According to the Smart Surfaces Coalition, a group of 40 national and international organizations trying to make urban centers more climate-resilient, the surfaces are technologies that mitigate rising temperatures caused by the climate crisis while strengthening urban resilience and saving money.

These include:

  • Reflective coatings on roadways.
  • Solar-paneled outdoor shade structures.
  • Cool roofs that reflect heat off buildings.
  • Green roofs and walls covered in vegetation.
  • Porous pavements that absorb rainfall and replenish aquifers.

When extreme heat and urban heat islands meet, it is nearly impossible for parts of cities to reach lower temperatures during evening hours, which leads to an accumulation of heat during the day.

Smart Surfaces can help lower the temperatures at night. Roadways absorb heat during sunlight hours, so if reflective surfaces absorb less heat during the day, roadways won’t retain and radiate heat at night.

“Since black asphalts absorb 95% of the heat, urban heat islands are felt at nighttime and that’s when they’re slowly releasing the heat,” said Davis Koleas, the sustainability director of CoolSeal by GuardTop, a company that makes Smart Surfaces. “But cool pavements reflect anywhere from 35–40% of solar heat.”

Two different 2021 analyses — one in Stockton, California, and one in Baltimore — demonstrated that “citywide adoption of 12 Smart Surfaces strategies over 20 years would cut peak summer downtown temperature by almost 3 degrees Celsius, reduce city carbon dioxide emissions by more than 10% and have a benefit-cost ratio of more than 5-to-1,” said Jackson Becce of the Smart Surfaces Coalition.

He says a similar analysis is underway in Bhopal, India, to test the effectiveness of Smart Surfaces.

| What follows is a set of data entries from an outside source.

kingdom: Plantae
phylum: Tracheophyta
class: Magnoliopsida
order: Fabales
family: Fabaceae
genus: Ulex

Workers coating pavement light gray in parking lot next to trees (Courtesy of City of Phoenix Street Transportation Department)
Crews install cool pavement at Esteban Park in Phoenix. (Courtesy of City of Phoenix Street Transportation Department)

A recent pilot program by Arizona State University and the City of Phoenix Street Transportation Department and Office of Sustainability found reflective roadway coatings can reduce surface road temperatures by 10 degrees–15 degrees Fahrenheit. The coatings may lower the ambient air temperature as well, but this is harder to measure.

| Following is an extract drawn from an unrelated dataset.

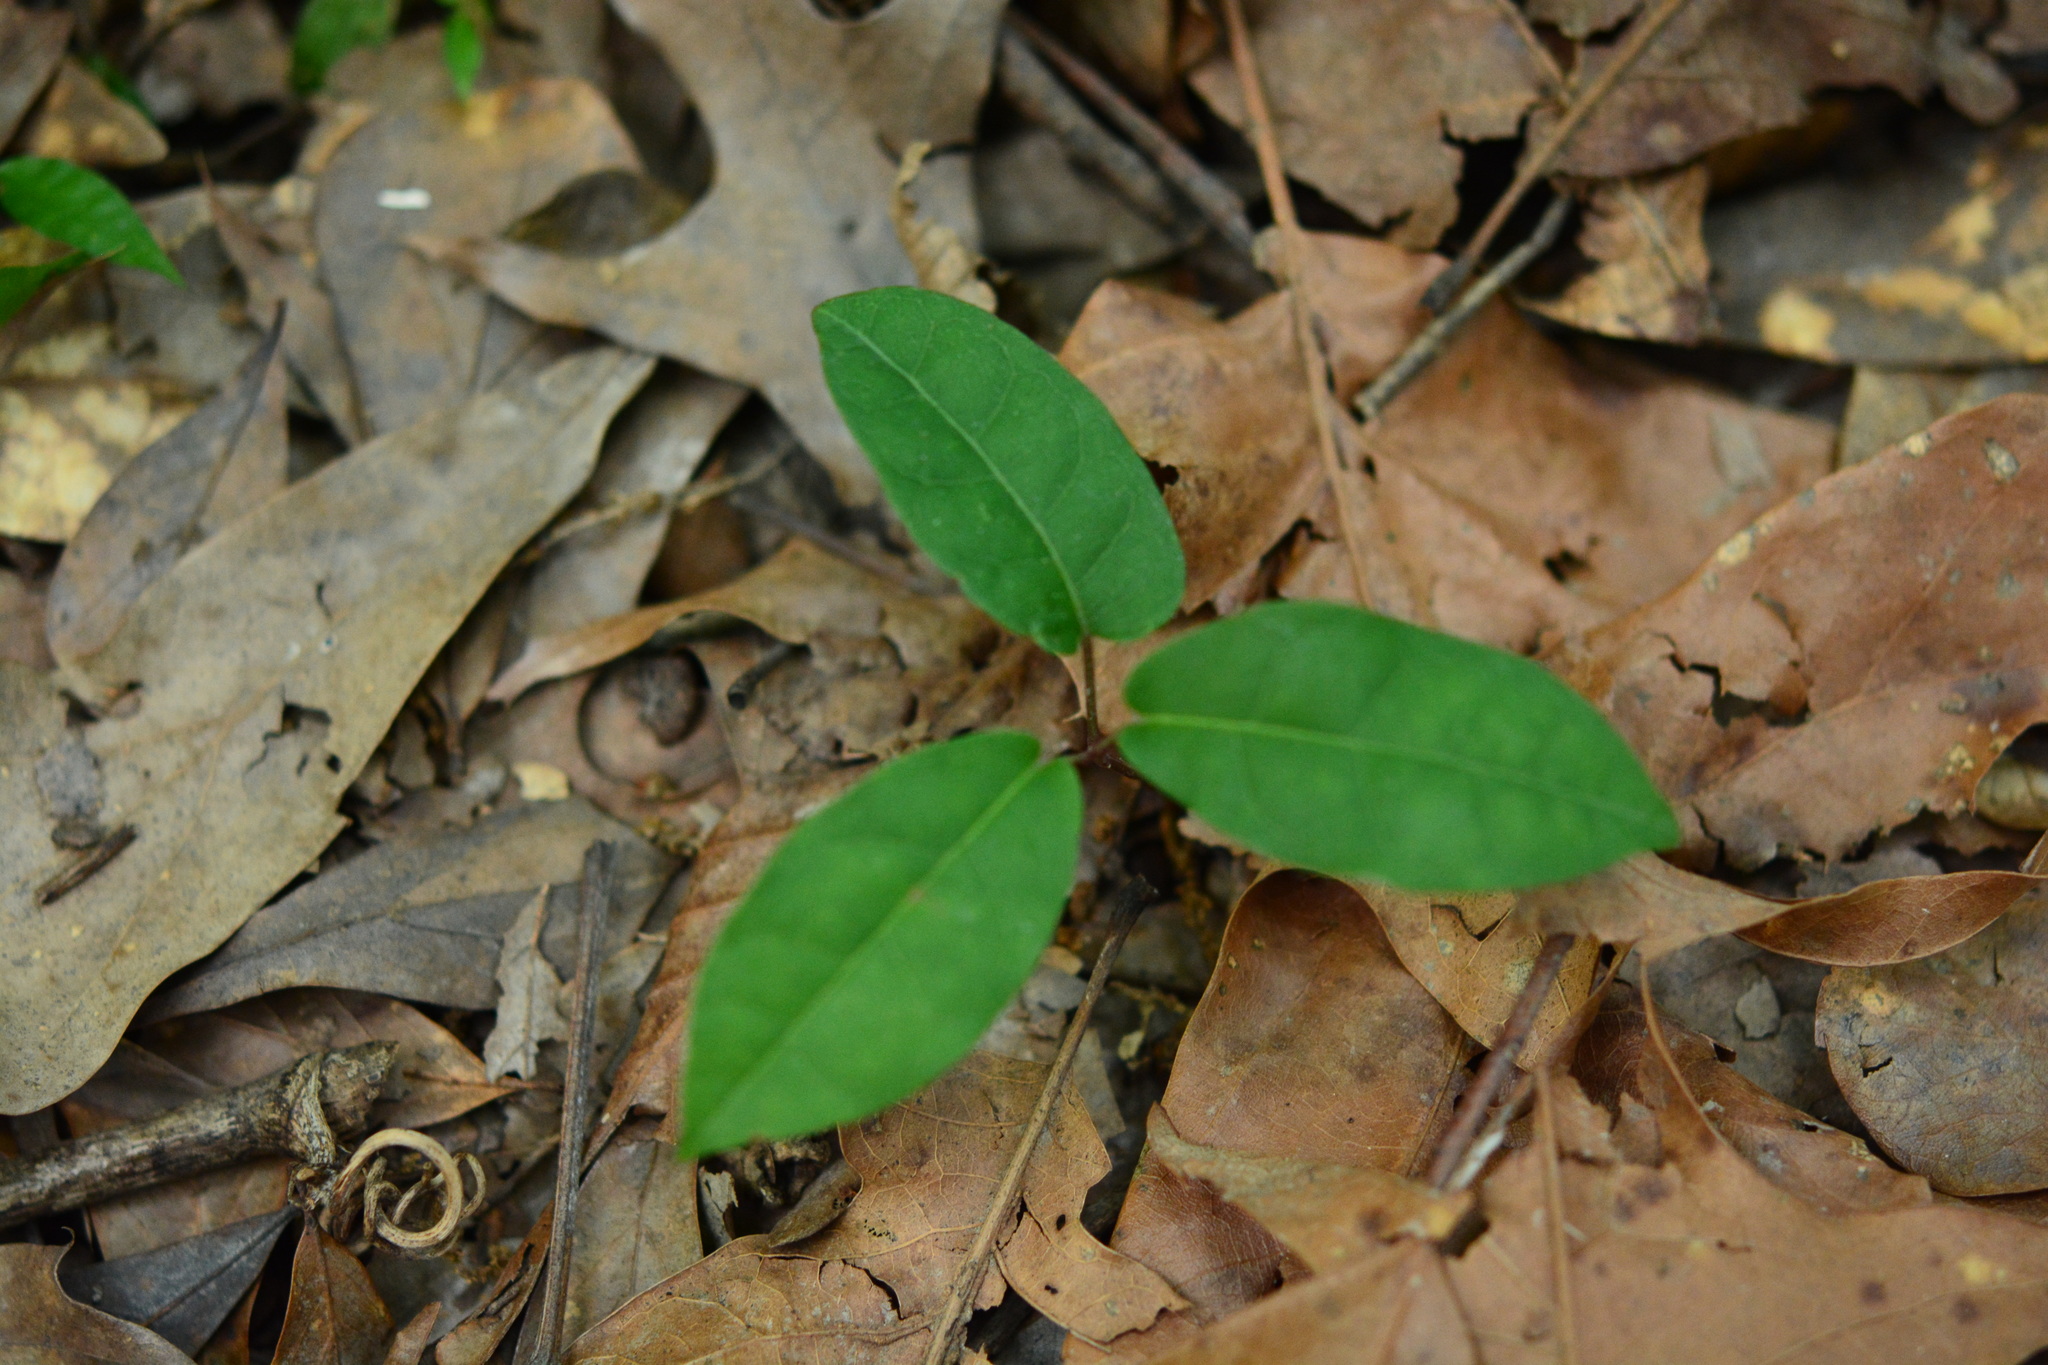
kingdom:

“We had great results,” said Ryan Stevens, an engineering manager with the City of Phoenix who was involved in the planning of the Cool Roadways Partnership across the city. “Even slight reductions in temperature compounded across an entire urbanized area can result in a really positive impact.”

Smart Surfaces are one technique that may help mitigate the negative effects of the climate crisis. Others include greening measures such as increased tree canopy, urban farms and public gardens.